Monday, August 22, 2005
(7:30 PM) | Adam Kotsko:
Earliest Memory
There are a few possibilities here. I can date these occurences with relative certainty because my family moved shortly after my sister was born, meaning that I was four or younger for any memory that takes place at the previous house.The one that always strikes me as the first is one time when I woke up after only a very short nap, thinking I had slept away the entire day, interrupting a conversation my mom was having with some other adults. I've asked her about this, and of course she has no idea. I couldn't get her to understand what I was saying, and in this, it is very similar to an event last month when I started kind of sleep walking -- I walked right outside my bedroom door, which opens onto the kitchen, and tried and failed to say something to Anthony. He could make out some words, but the context wasn't clear to him.

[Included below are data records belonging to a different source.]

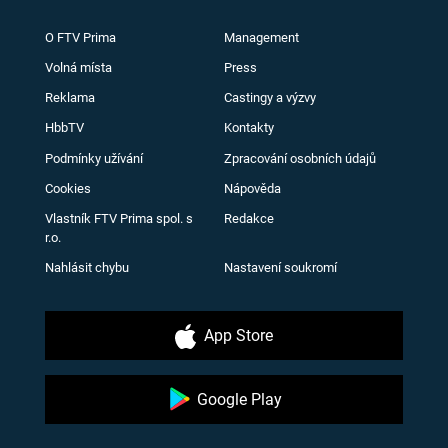
O FTV Prima
Management
Volná místa
Press
Reklama
Castingy a výzvy
HbbTV
Kontakty
Podmínky užívání
Zpracování osobních údajů
Cookies
Nápověda
Vlastník FTV Prima spol. s
Redakce
r.o.
Nahlásit chybu
Nastavení soukromí
App Store
Google Play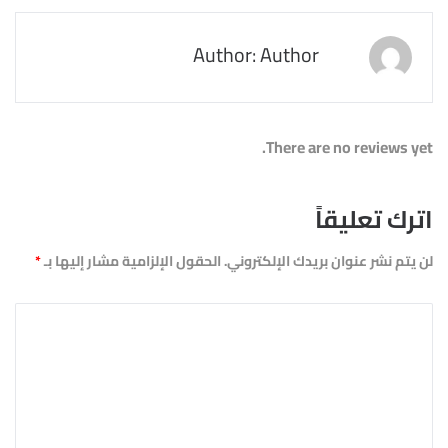
Author: Author
There are no reviews yet.
اترك تعليقاً
لن يتم نشر عنوان بريدك الإلكتروني.
الحقول الإلزامية مشار إليها بـ
*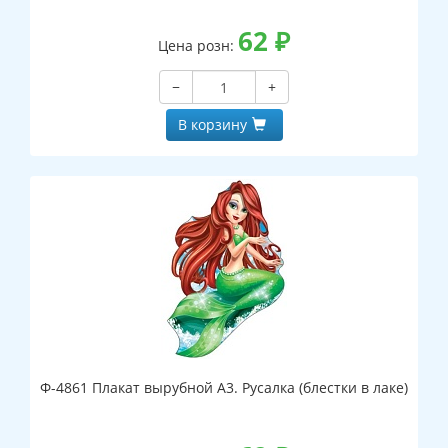
62
₽
Цена розн:
−
+
В корзину
Ф-4861 Плакат вырубной А3. Русалка (блестки в лаке)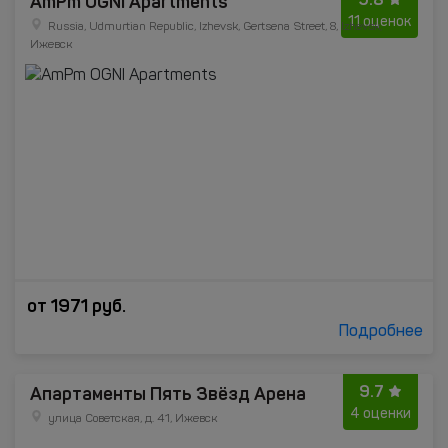
AmPm OGNI Apartments
11 оценок
Russia, Udmurtian Republic, Izhevsk, Gertsena Street, 8, Izhevsk,
Ижевск
от
1971
руб.
Подробнее
9.7
Апартаменты Пять Звёзд Арена
4 оценки
улица Советская, д. 41, Ижевск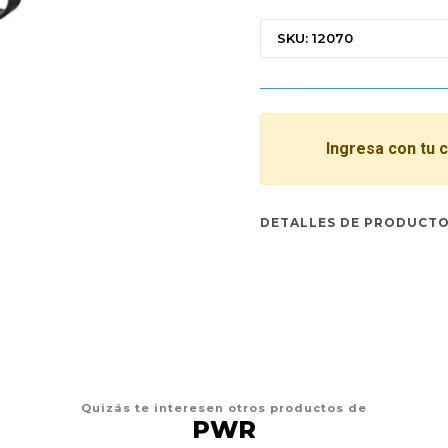
SKU: 12070
Ingresa con tu 
DETALLES DE PRODUCT
Quizás te interesen otros productos de
PWR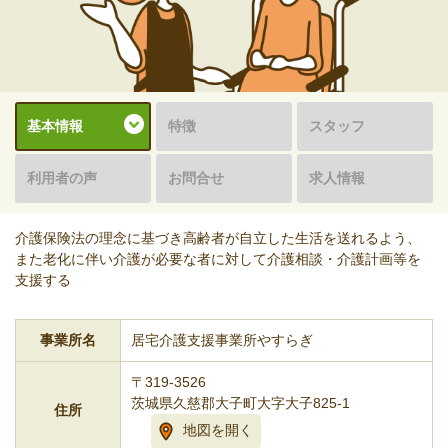
基本情報
特徴
スタッフ
利用者の声
お問合せ
求人情報
介護保険法の理念に基づき高齢者が自立した生活を送れるよう、
また老化に伴い介護が必要な者に対して介護相談・介護計画等を
支援する
事業所名
居宅介護支援事業所やすらぎ
〒319-3526
茨城県久慈郡大子町大字大子825-1
住所
地図を開く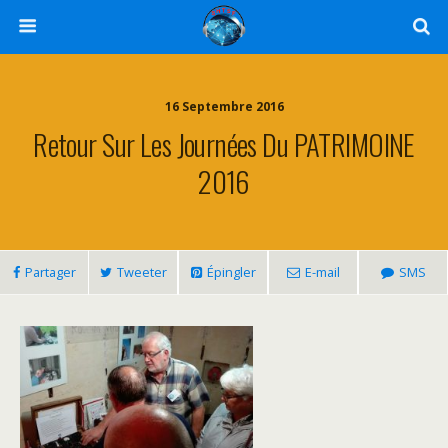
16 Septembre 2016
Retour Sur Les Journées Du PATRIMOINE
2016
Partager
Tweeter
Épingler
E-mail
SMS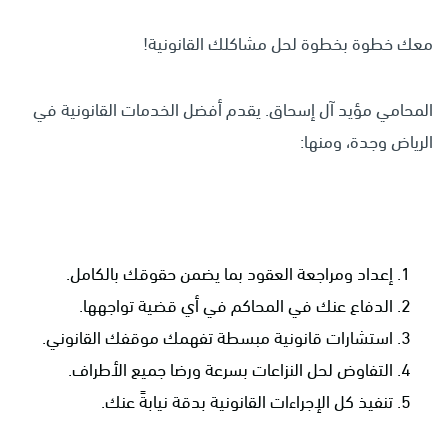
معك خطوة بخطوة لحل مشاكلك القانونية!
المحامي مؤيد آل إسحاق. يقدم أفضل الخدمات القانونية في
الرياض وجدة، ومنها:
إعداد ومراجعة العقود بما يضمن حقوقك بالكامل.
الدفاع عنك في المحاكم في أي قضية تواجهها.
استشارات قانونية مبسطة تفهمك موقفك القانوني.
التفاوض لحل النزاعات بسرعة ورضا جميع الأطراف.
تنفيذ كل الإجراءات القانونية بدقة نيابةً عنك.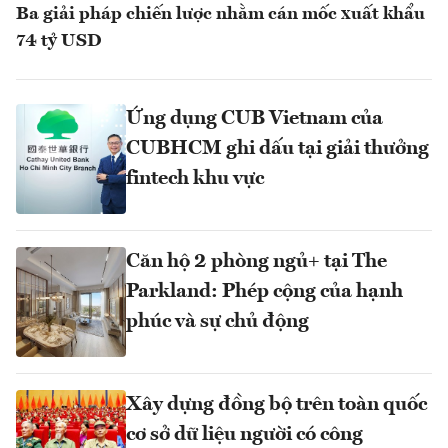
Ba giải pháp chiến lược nhằm cán mốc xuất khẩu
74 tỷ USD
Ứng dụng CUB Vietnam của
CUBHCM ghi dấu tại giải thưởng
fintech khu vực
Căn hộ 2 phòng ngủ+ tại The
Parkland: Phép cộng của hạnh
phúc và sự chủ động
Xây dựng đồng bộ trên toàn quốc
cơ sở dữ liệu người có công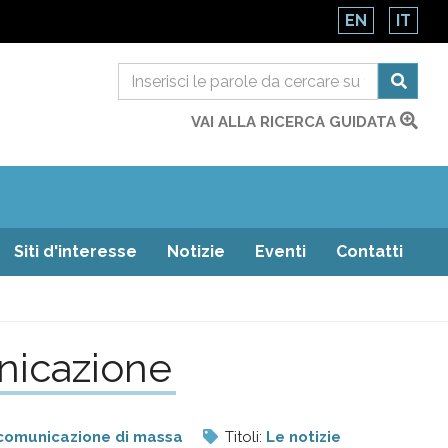
EN
IT
VAI ALLA RICERCA GUIDATA
Siti d'interesse
Notizie
Eventi
Contatti
nicazione
 comunicazione di massa
Titoli:
Le notizie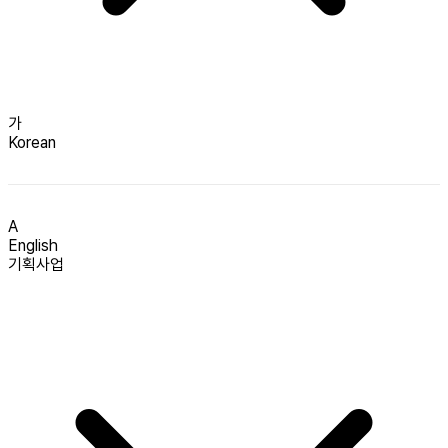
가
Korean
A
English
기획사업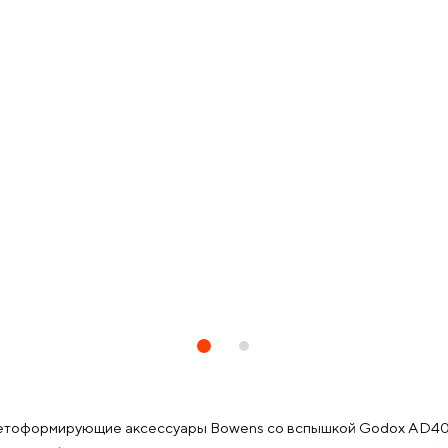
тоформирующие аксессуары Bowens со вспышкой Godox AD400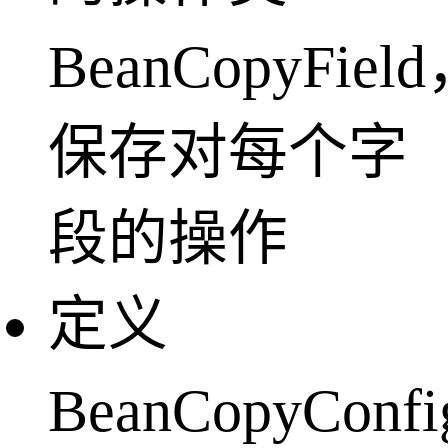
BeanCopyFiel
保存对每个字
段的操作
定义
BeanCopyConf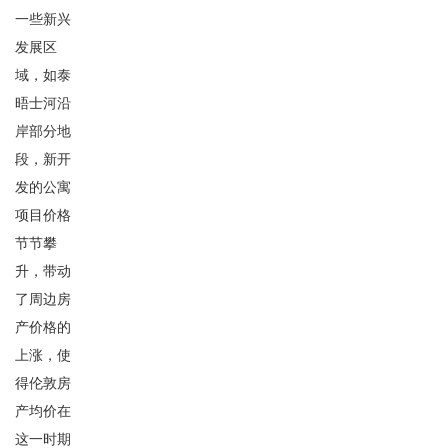
一些新兴
发展区
域，如泰
晤士河沿
岸部分地
段，新开
发的公寓
项目价格
节节攀
升，带动
了周边房
产价格的
上涨，使
得伦敦房
产均价在
这一时期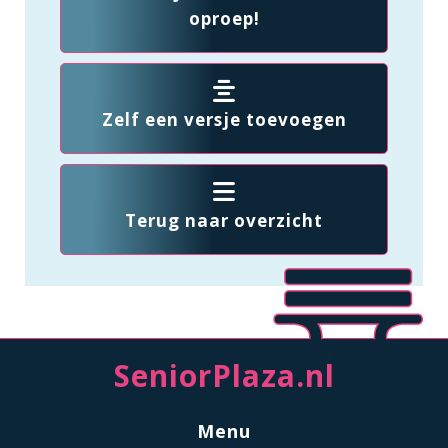
oproep!
Zelf een versje toevoegen
Terug naar overzicht
SeniorPlaza.nl
Menu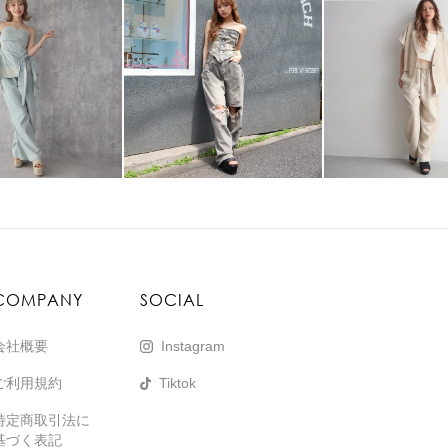
COMPANY
SOCIAL
会社概要
Instagram
ご利用規約
Tiktok
特定商取引法に
基づく表記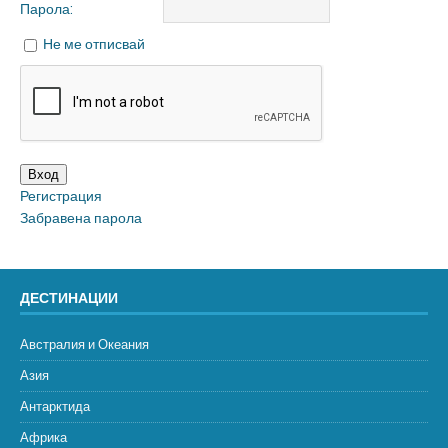
Парола:
Не ме отписвай
Вход
Регистрация
Забравена парола
ДЕСТИНАЦИИ
Австралия и Океания
Азия
Антарктида
Африка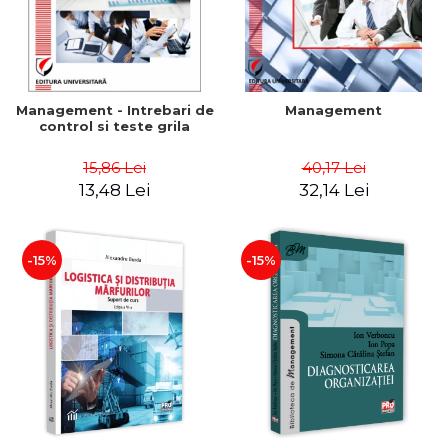
Management - Intrebari de
Management
control si teste grila
15,86 Lei
40,17 Lei
13,48 Lei
32,14 Lei
-15%
-15%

Another memory is sitting with my dad watching Star Trek -- I feel like I was up a little bit late for this one, maybe waiting for mom to get home. Maybe she was on a business trip, in retrospect. She used to run a home decorating store with my aunt and grandma, and they went to periodic trade shows to check out new products. I don't remember the episode, but maybe it was the same one that a bunch of us were watching in the common room of our house in Oxford, during some kind of down time. Our schedule had been thrown off in some way, so we were watching whatever was on TV, just to pass the time until something happened.
I remember my sister, when she was a baby, was on the recliner, and I was watching her. She spit out her pacifier, and my mom said, "Uh-oh," and I said it, too, and over the course of time I came to think that the pacifier really was called an uh-oh. I don't have any image of my sister -- in this memory, I am almost watching myself from behind the chair. It seems like I am watching myself from the perspective of someone coming in the door. I know what I looked like back then -- kind of a poor man's "Christopher Robin," the pathetic little kid who keeps to himself and creates all kinds of fantasy characters. I was pretty weird back then, making up new songs, etc. No one knew what I was talking about half the time. Things have not changed.
The first memory still seems like the originary memory. Waking from a dream, unable to communicate, my mother unable to understand me -- it's as if it were a repetition of birth.